Instructions to follow: Return each entry word for word. Leave the images out.

** Opening Supplied records block **

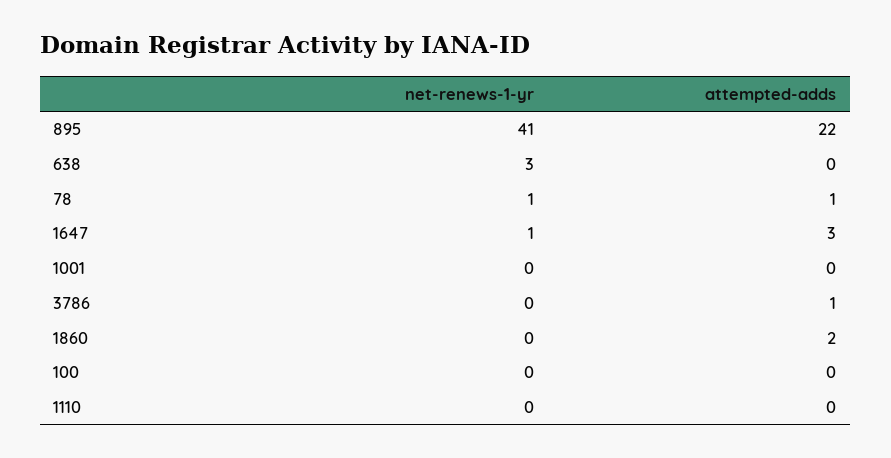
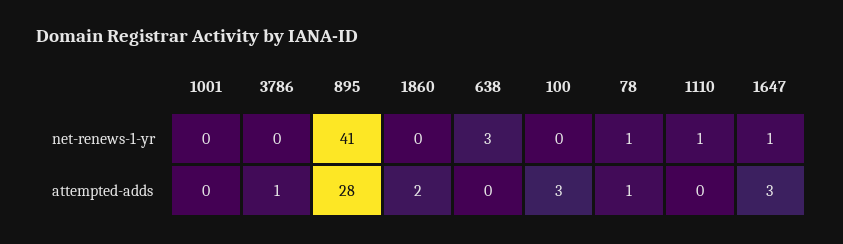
  {
    "net-renews-1-yr": {
      "895": 41,
      "638": 3,
      "78": 1,
      "1647": 1,
      "1001": 0,
      "3786": 0,
      "1860": 0,
      "100": 0,
-     "1110": 0
+     "1110": 1
    },
    "attempted-adds": {
-     "895": 22,
+     "895": 28,
      "638": 0,
      "78": 1,
      "1647": 3,
      "1001": 0,
      "3786": 1,
      "1860": 2,
-     "100": 0,
+     "100": 3,
      "1110": 0
    }
  }

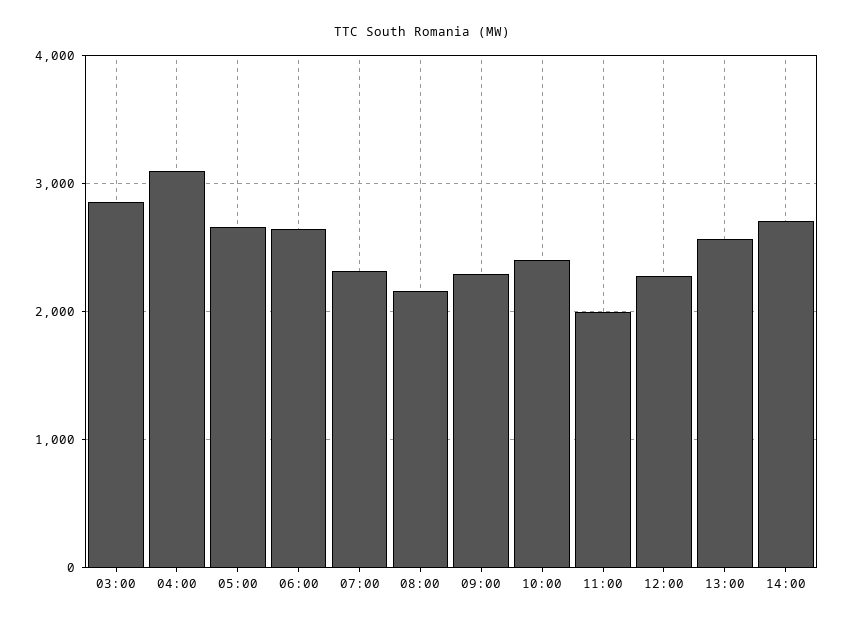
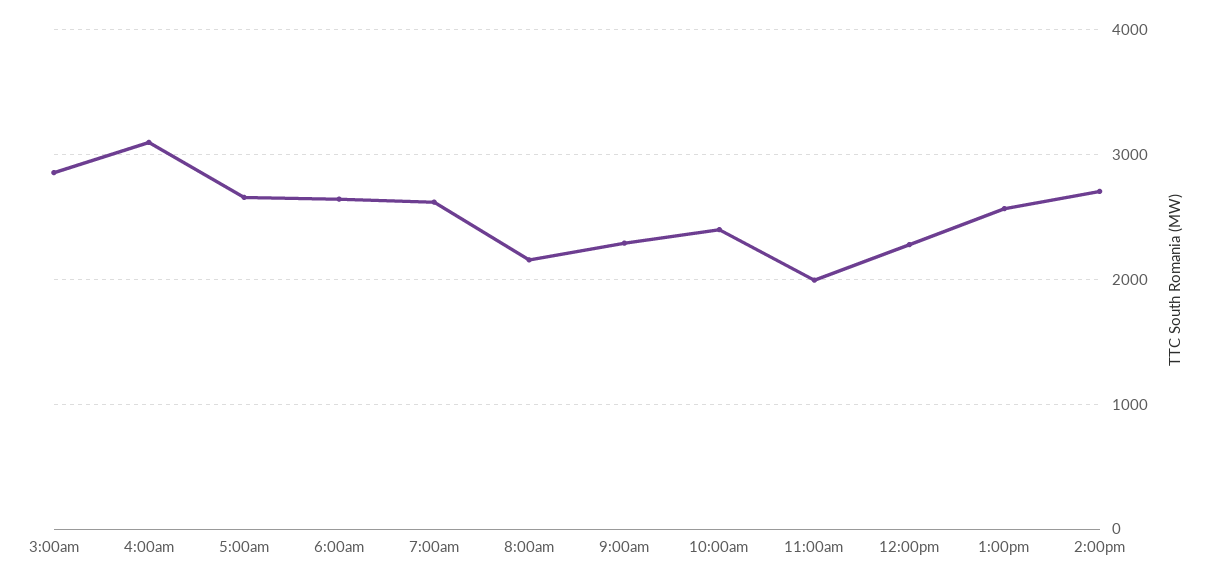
  {
    "03:00": 2900,
    "04:00": 3100,
    "05:00": 2700,
    "06:00": 2600,
-   "07:00": 2300,
+   "07:00": 2600,
    "08:00": 2200,
    "09:00": 2300,
    "10:00": 2400,
    "11:00": 2000,
    "12:00": 2300,
    "13:00": 2600,
    "14:00": 2700
  }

** Closing Supplied records block **

Task answer:
  {
    "net-renews-1-yr": {
      "895": 41,
      "638": 3,
      "78": 1,
      "1647": 1,
      "1001": 0,
      "3786": 0,
      "1860": 0,
      "100": 0,
-     "1110": 0
+     "1110": 1
    },
    "attempted-adds": {
-     "895": 22,
+     "895": 28,
      "638": 0,
      "78": 1,
      "1647": 3,
      "1001": 0,
      "3786": 1,
      "1860": 2,
-     "100": 0,
+     "100": 3,
      "1110": 0
    }
  }

  {
    "03:00": 2900,
    "04:00": 3100,
    "05:00": 2700,
    "06:00": 2600,
-   "07:00": 2300,
+   "07:00": 2600,
    "08:00": 2200,
    "09:00": 2300,
    "10:00": 2400,
    "11:00": 2000,
    "12:00": 2300,
    "13:00": 2600,
    "14:00": 2700
  }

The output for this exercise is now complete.